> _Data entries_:
---+---

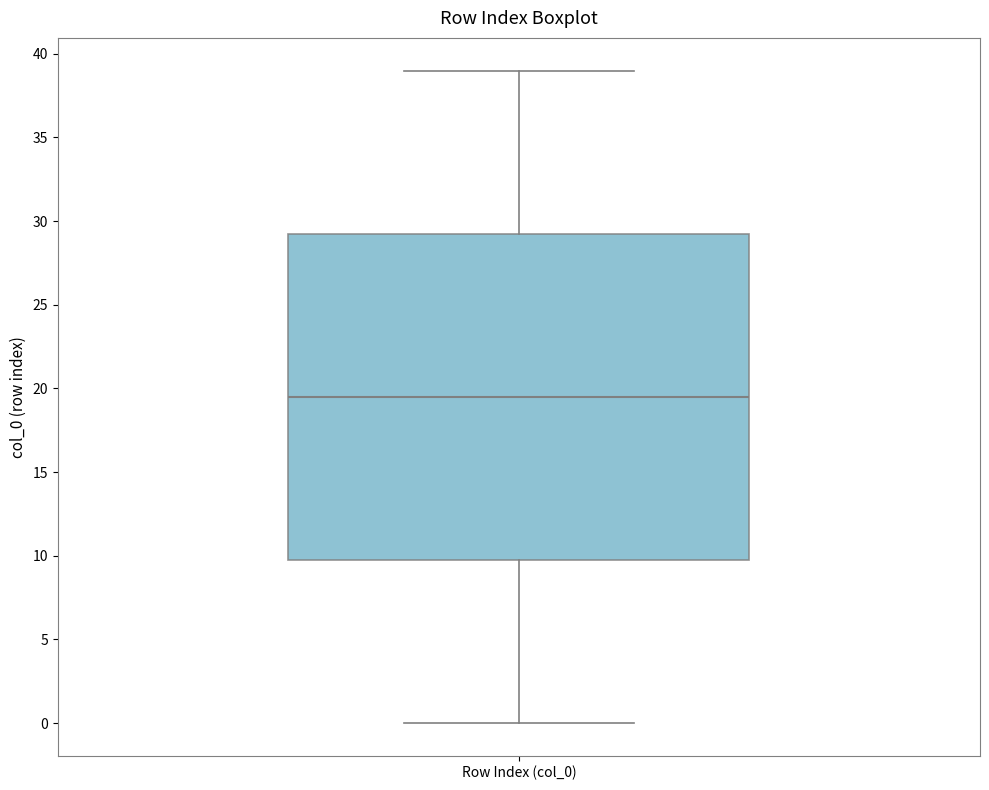

Where does the upper whisker of the box for Row Index (col_0) end on the y-axis? The values are not printed on the chart, so give them approximately, as read against the axis.

39.0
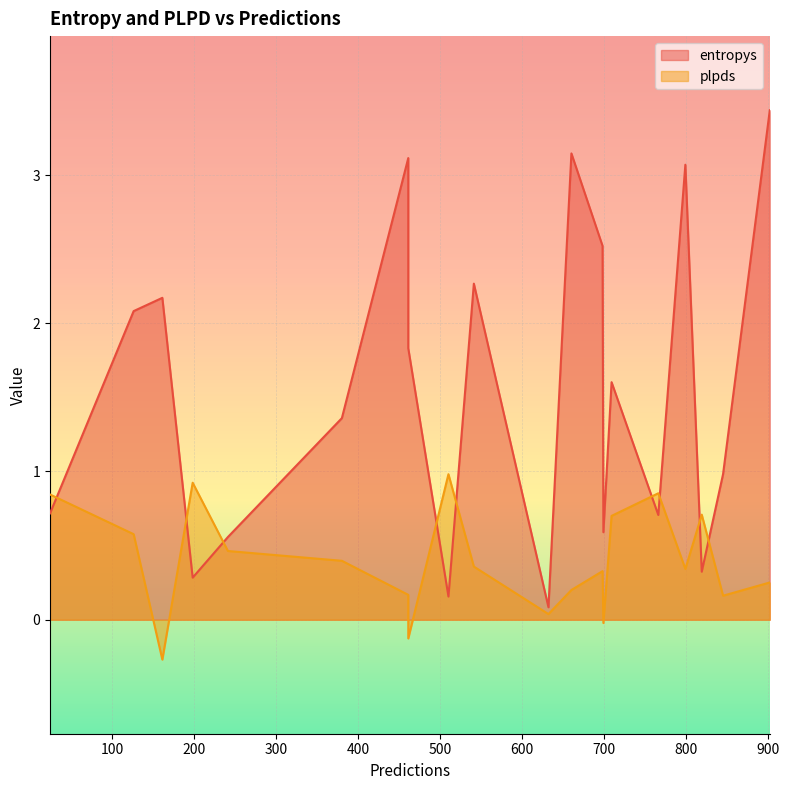

Which category has the highest value across all series?

902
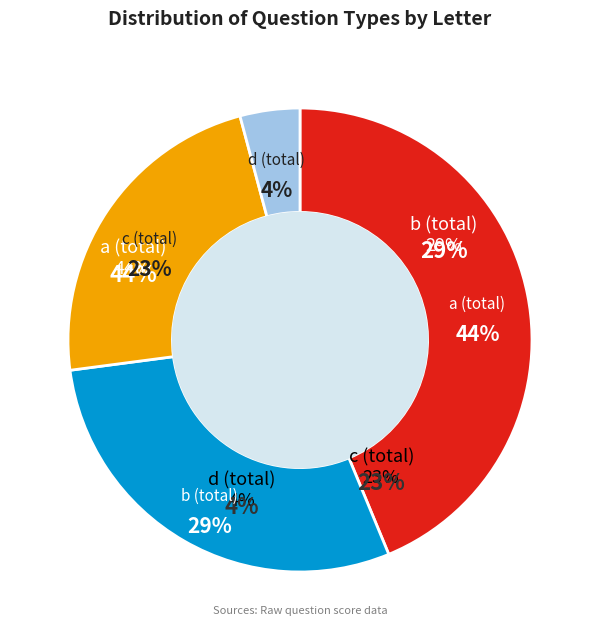

What is the ratio of the value at b to the value at b?

1.0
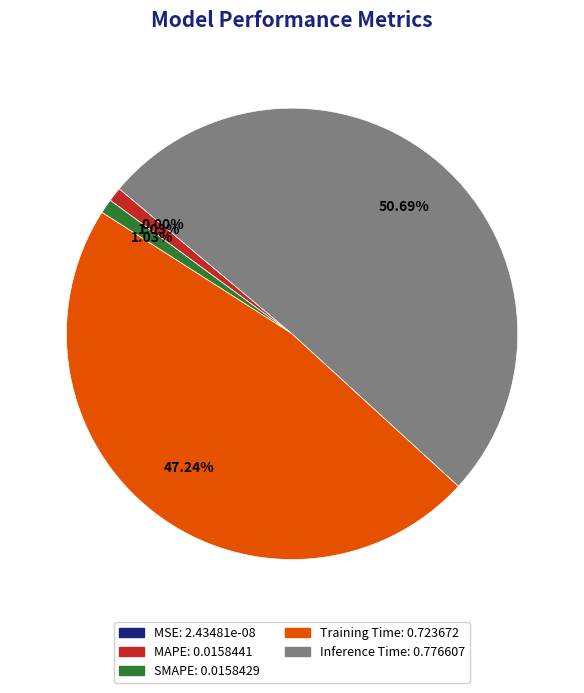

What is the largest slice in the pie chart?

Inference Time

---+---

> _TASK REQUIREMENTS_:
How many lines of the material contain the word "chart"? Give only the number.

> _ANSWER SPACE_:
2